**SOURCE DOCUMENT:**
/---
Hi all, I have a group where everyone started with Obligation. One player however wanted to join the Rebellion and started getting duty. I have no real problem mixing Obligation and Duty per se, however I'm curious on what to grant for duty awards for 1 player. My perception is that duty is a slower mechanic than obligation, but the other players simply have no desire to join the Rebellion. What might be a proper reward in this case? 5 points per session maybe by giving him smaller chunks of information (his duty) to discover each session? 10 points per session? A greater amount on completion of the mission? I want it to be small enough that it makes working for it meaningful yet not so small that he gets frustrated by feeling he's not advancing enough. Thanks for any advice.
One player duty - Everyone else obligation
Well it depends on what you want to do with the duty.
A big part of duty is to provide a method for military and other "sponsored" charaters to get new and better gear and opportunities without having to do some wierd thing where they spend their own paychecks on it. Soldiers don't have to buy thier tank out of thier own pocket.
With Obligation in play as well this may or may not be a thing. Mercs, smugglers and other neer do well are expected to pay off a lot of things out of pocket, that's why the really hard jobs are pricey and require an advance, and why Obligation can be upped on a whim to "call in a favor from someone."
So you need to figure out where these two things meet.
Is Duty going to be a key to unlocking access to alliance leadership and Intel, or a way to get high end Military hardware, or just a representation of where the rebel player stands in relation to the Rebellion at large?
Thanks for the response Ghostofman. So the player who wants to join the Rebellion wants to play it 'shiny'. The noble soldier and all that. The rest of the group will most likely be mercs being paid by the Rebellion. The soldier 's duty is intelligence. The most likely scenario is he will be liaison for the Rebellion to the other group members. While the soldier will eventually get perks from the Rebellion, the rest will use more underworld resources. This will cause most of the groups obligation coming in the form of Imperial retribution. They will be on relatively separate tracks. And while the soldier player will most pick up some obligation in this regard, he wants to focus on climbing the Rebellion rank structure. So my question remains I guess. We play roughly every other week. I'm thinking 1 rank every 2 to 3 months of play time. But I'm flying a bit blind here. I've been GMing for 30 years but am relatively new to this system. I just don't want to penalize him for being the only one wanting to join the Rebellion, officially as it were.
Ok, so here's just my opinion on things and how they work:
Obligation, duty, and even morality are supposed to be a kind of mechanical way for a player to talk to a GM about what he wants his character to do and be about. The bonuses and penalties it kicks out are collateral of that Character information.
\---
**SHORT TASK 1:** Reproduce the forum thread on duty and obligation from "One player duty" up to and including "two things meet.".
**SHORT TASK 2:** Collect every line in the entries below that contains the word "height", copying each line in full.

**AVAILABLE RECORDS:**
/---
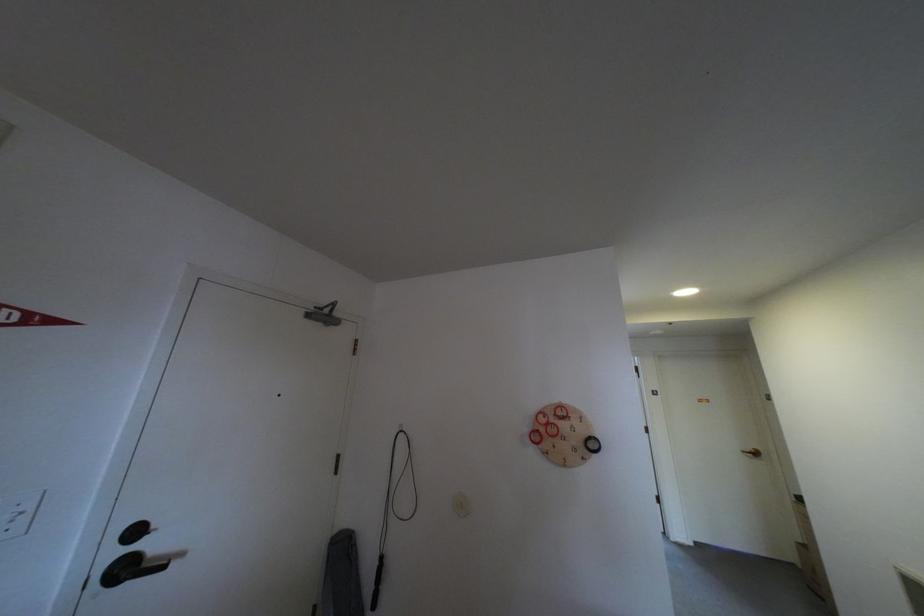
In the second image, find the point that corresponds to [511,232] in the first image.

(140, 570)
\---
/---
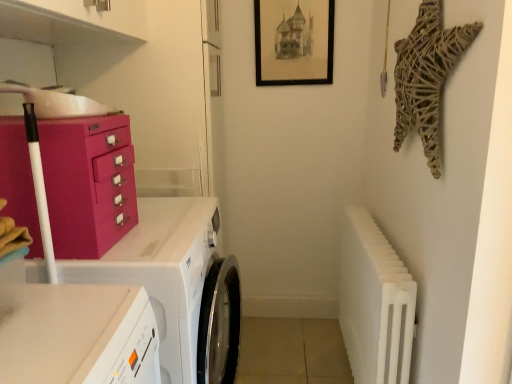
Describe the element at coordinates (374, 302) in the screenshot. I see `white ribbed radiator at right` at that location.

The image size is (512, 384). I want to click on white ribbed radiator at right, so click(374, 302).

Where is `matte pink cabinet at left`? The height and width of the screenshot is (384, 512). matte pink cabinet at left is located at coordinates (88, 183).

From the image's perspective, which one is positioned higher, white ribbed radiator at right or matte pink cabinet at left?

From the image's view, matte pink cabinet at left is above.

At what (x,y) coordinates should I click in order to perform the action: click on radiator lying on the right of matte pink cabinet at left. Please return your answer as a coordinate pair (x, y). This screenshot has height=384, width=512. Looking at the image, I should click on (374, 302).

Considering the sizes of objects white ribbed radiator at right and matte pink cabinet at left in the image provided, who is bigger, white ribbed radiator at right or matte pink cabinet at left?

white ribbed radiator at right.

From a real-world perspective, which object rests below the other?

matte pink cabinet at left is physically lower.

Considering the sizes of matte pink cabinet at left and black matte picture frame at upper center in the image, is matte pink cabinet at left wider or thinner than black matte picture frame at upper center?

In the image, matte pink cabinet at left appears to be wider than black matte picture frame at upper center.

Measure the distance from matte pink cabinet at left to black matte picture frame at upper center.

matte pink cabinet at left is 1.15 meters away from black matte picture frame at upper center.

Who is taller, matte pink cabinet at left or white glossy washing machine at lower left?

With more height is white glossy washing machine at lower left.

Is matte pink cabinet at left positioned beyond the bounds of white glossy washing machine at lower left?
\---
**WRITTEN RESPONSE 1:**
One player duty - Everyone else obligation
Well it depends on what you want to do with the duty.
A big part of duty is to provide a method for military and other "sponsored" charaters to get new and better gear and opportunities without having to do some wierd thing where they spend their own paychecks on it. Soldiers don't have to buy thier tank out of thier own pocket.
With Obligation in play as well this may or may not be a thing. Mercs, smugglers and other neer do well are expected to pay off a lot of things out of pocket, that's why the really hard jobs are pricey and require an advance, and why Obligation can be upped on a whim to "call in a favor from someone."
So you need to figure out where these two things meet.

**WRITTEN RESPONSE 2:**
Where is `matte pink cabinet at left`? The height and width of the screenshot is (384, 512). matte pink cabinet at left is located at coordinates (88, 183).
At what (x,y) coordinates should I click in order to perform the action: click on radiator lying on the right of matte pink cabinet at left. Please return your answer as a coordinate pair (x, y). This screenshot has height=384, width=512. Looking at the image, I should click on (374, 302).
With more height is white glossy washing machine at lower left.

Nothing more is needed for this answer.